I will try to dose once a week Seachem Flourish. Should I also get the Root Tablets??


Fish i am going to get are angels, bristlenose and tetras.


Plants that i am going to choose are the following. Would like some of your opinions if these are right for my set up.


Back - RIGHT Vallisneria spiralis
MIDDLE Echinodorus Amazonicus
LEFT Hygrophila Polysperma 'Rosanervig'


Middle - LEFT Nymphaea Lotus Red
LEFT in front of lotus Cryptocoryne walkeri or Cryptocoryne becketti
Middle LEFT Cryptocoryne wendtii 'Tropica'
Middle RIGHT Cryptocoryne undulata
Right Cryptocoryne Lucens


Carpet - Echinodorus Tenellus or Marsilea Hirsuta (Preffered)
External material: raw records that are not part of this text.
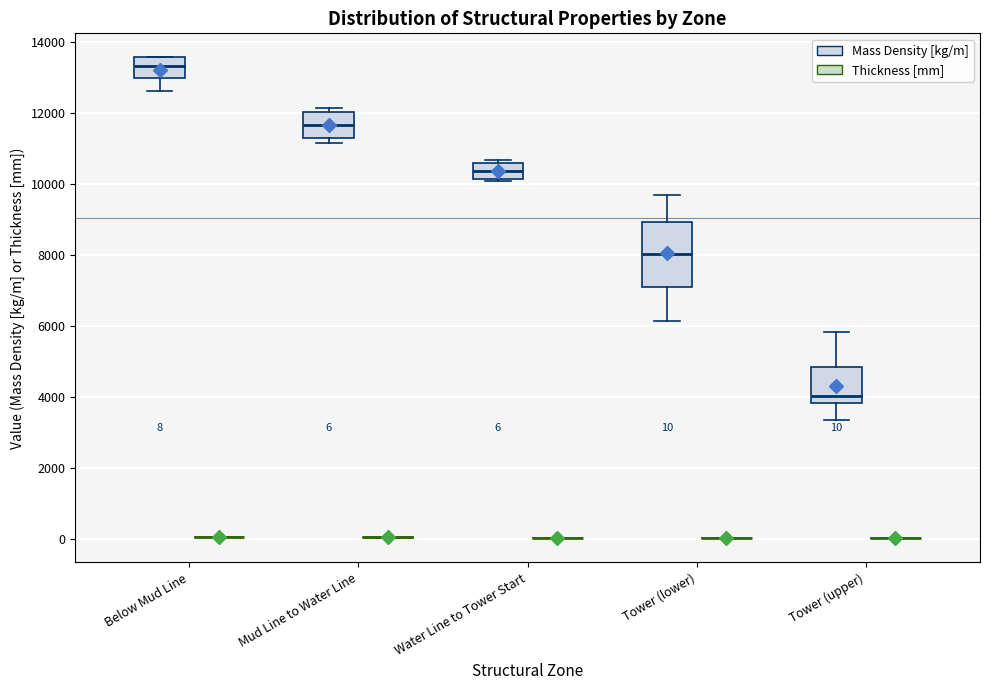

Comparing the boxes themselves (not the whiskers), which one is the tallest?

Tower (lower) (Mass Density [kg/m])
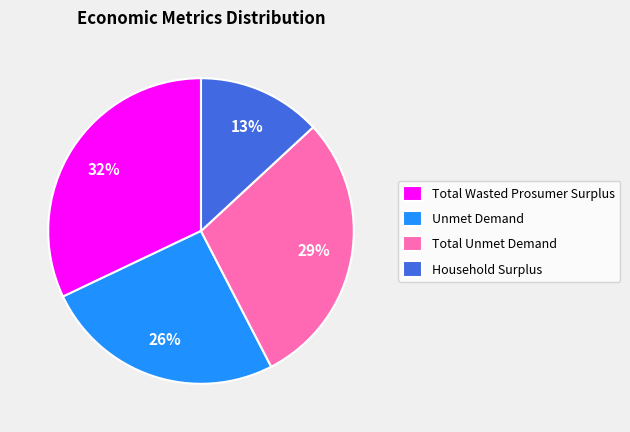

How many slices are in this pie chart?

4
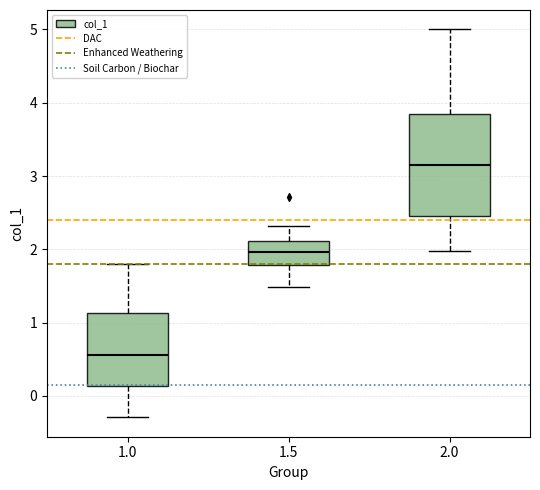

Reading left to right, read every box against the y-axis: the position of its median line, the range the box covers, and the ends of its whiskers. The values are not printed on the chart, so give them approximately, as read against the axis.

1.0: median 0.6, box 0.1 to 1.1, whiskers -0.3 to 1.8
1.5: median 2.0, box 1.8 to 2.1, whiskers 1.5 to 2.3
2.0: median 3.2, box 2.5 to 3.9, whiskers 2.0 to 5.0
Mosses & Anubias on driftwood with moss ball to fill in some blank.




Below Tank right now.


----------



## Tallonebball (Apr 6, 2009)

Your tank is going to be gorgeous, good job. 
How did you come across that background?


----------



## migdem (Jun 6, 2007)

http://www.juwel-aquarium.de/en/motive_background_cliff558.htm

Link for the background


----------



## migdem (Jun 6, 2007)

I am going to order


7x Vallisneria spiralis - BUNCHES
3x Echinodorus Amazonicus BUNCHES POTTED
9x Rotala Indica - BUNCHES
3x Nymphaea Lotus Red - POTTED
3x Cryptocoryne becketti - POTTED
4x Cryptocoryne wendtii 'Tropica' - POTTED
4x Cryptocoryne undulata - POTTED
4x Cryptocoryne Lucens - POTTED
4x Echinodorus Tenellus - BUNCH
1x anubias coffee folia - 


What do you think?


----------



## Schwartzy61 (Jan 25, 2010)

Tanks is going to look amazing. The gravel is awesome too, i have some in my 10g. Great results.


----------